**EXERCISE TEXT:**
──────

On May 4, 2017, President Trump promised to end a longstanding dispute between the Little Sisters of the Poor, an order of Catholic nuns, and the federal government. The dispute was over an accommodation of the nuns’ religious objections to the Affordable Care Act’s (ACA) requirements that most health plans provide cost-free contraception coverage. On October 6, the Trump administration basically ended that dispute—but it also did much more.
Through rules that took effect immediately, the administration announced a new federal policy that differs from previous policy in three key ways. First, the new rules greatly expand the types of employers that are excused from these contraception coverage requirements. Under the previous policy, houses of worship, religiously affiliated nonprofits and closely held businesses did not have to contract, arrange, pay or refer for contraception coverage for their employees. Under the new rules, virtually any nongovernmental employer can exempt themselves from these requirements, including publicly traded corporations asserting religious objections to providing contraception coverage. Second, while the previous policy only recognized religious objections to providing contraception coverage, the new policy states that moral objections are equally valid in many cases. Finally, while the previous policy ensured that almost all women working for objecting employers would get such coverage either from an insurer or third-party administrator (TPA), the government drops any attempt to ensure that this coverage is provided in the new rules. Thus, many women who are receiving contraception coverage under the previous policy may now lose it.

──────

**AVAILABLE DATA:**
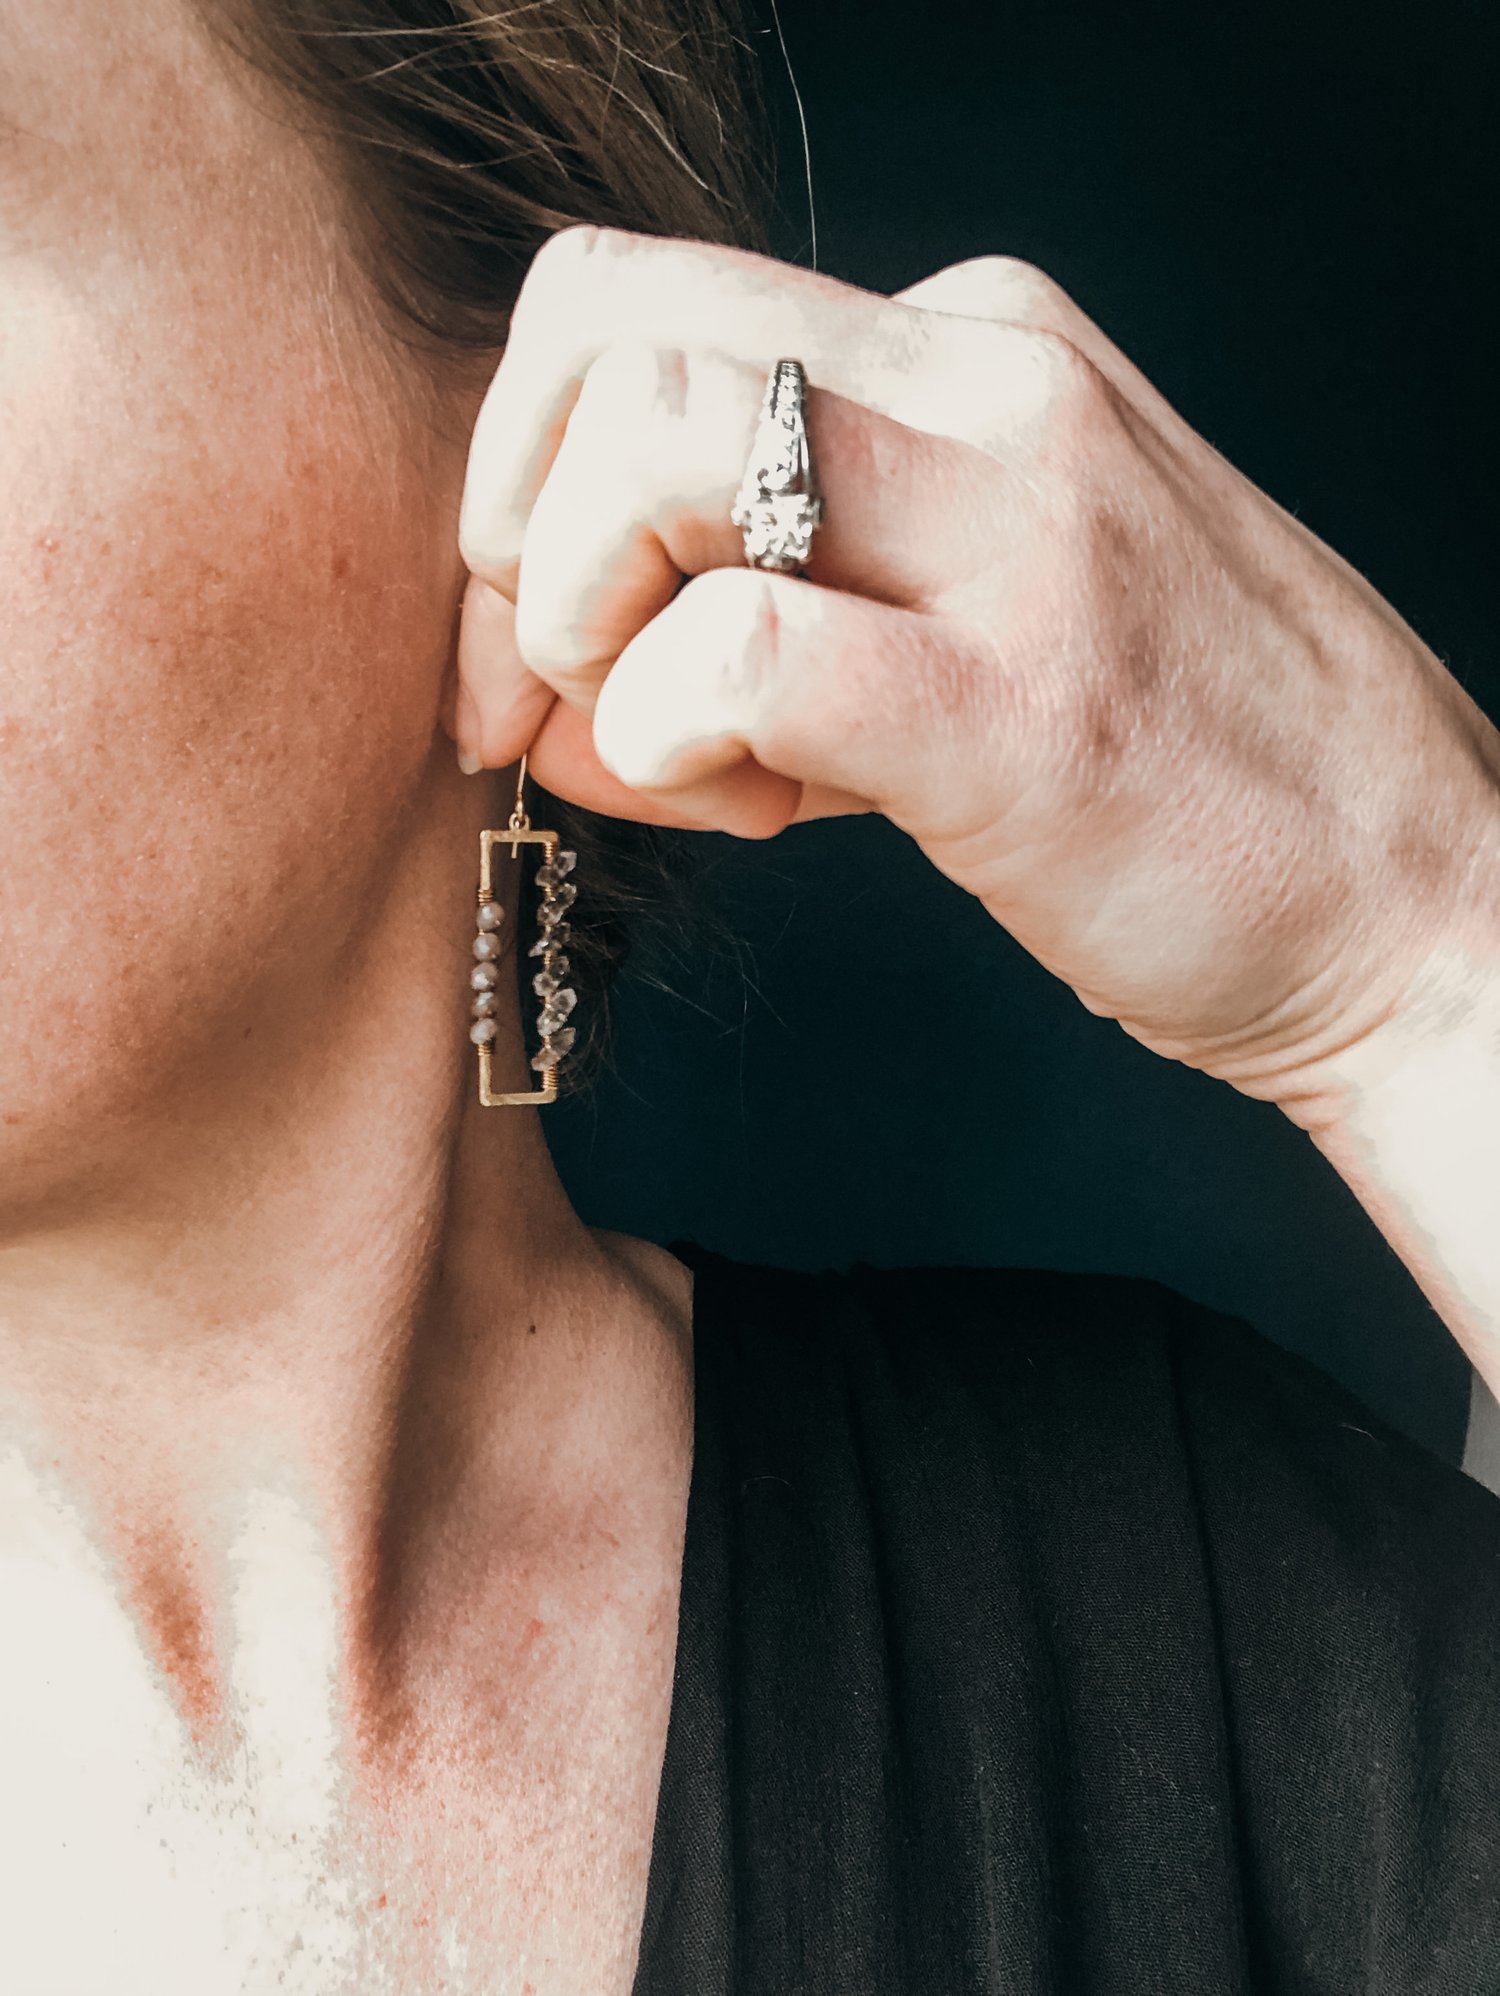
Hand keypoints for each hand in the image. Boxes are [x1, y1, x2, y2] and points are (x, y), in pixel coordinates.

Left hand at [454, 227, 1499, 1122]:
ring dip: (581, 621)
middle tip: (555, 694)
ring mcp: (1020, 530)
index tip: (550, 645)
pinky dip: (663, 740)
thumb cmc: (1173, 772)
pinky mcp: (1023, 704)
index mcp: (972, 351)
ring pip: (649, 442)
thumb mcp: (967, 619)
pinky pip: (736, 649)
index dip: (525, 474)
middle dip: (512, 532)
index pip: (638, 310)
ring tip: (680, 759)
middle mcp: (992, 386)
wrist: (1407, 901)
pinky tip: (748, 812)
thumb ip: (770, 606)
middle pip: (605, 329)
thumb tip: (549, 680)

──────

**YOUR TASKS:**
a – In the text on contraception coverage rules, on what date did the Trump administration basically end its dispute with the Little Sisters of the Poor?
b – Sum up the text on contraception coverage rules in two sentences.
Work only from the text on contraception coverage rules, not from the records.

**SOLUTIONS TO EACH TASK:**
a – October 6.

b – On October 6, the Trump administration basically ended its dispute with the Little Sisters of the Poor over the Affordable Care Act's contraception coverage requirements, and it also issued new rules that took effect immediately. These rules let virtually any nongovernmental employer exempt itself on religious or, in many cases, moral grounds, and they drop any attempt to make sure the coverage is still provided, so many women may now lose it.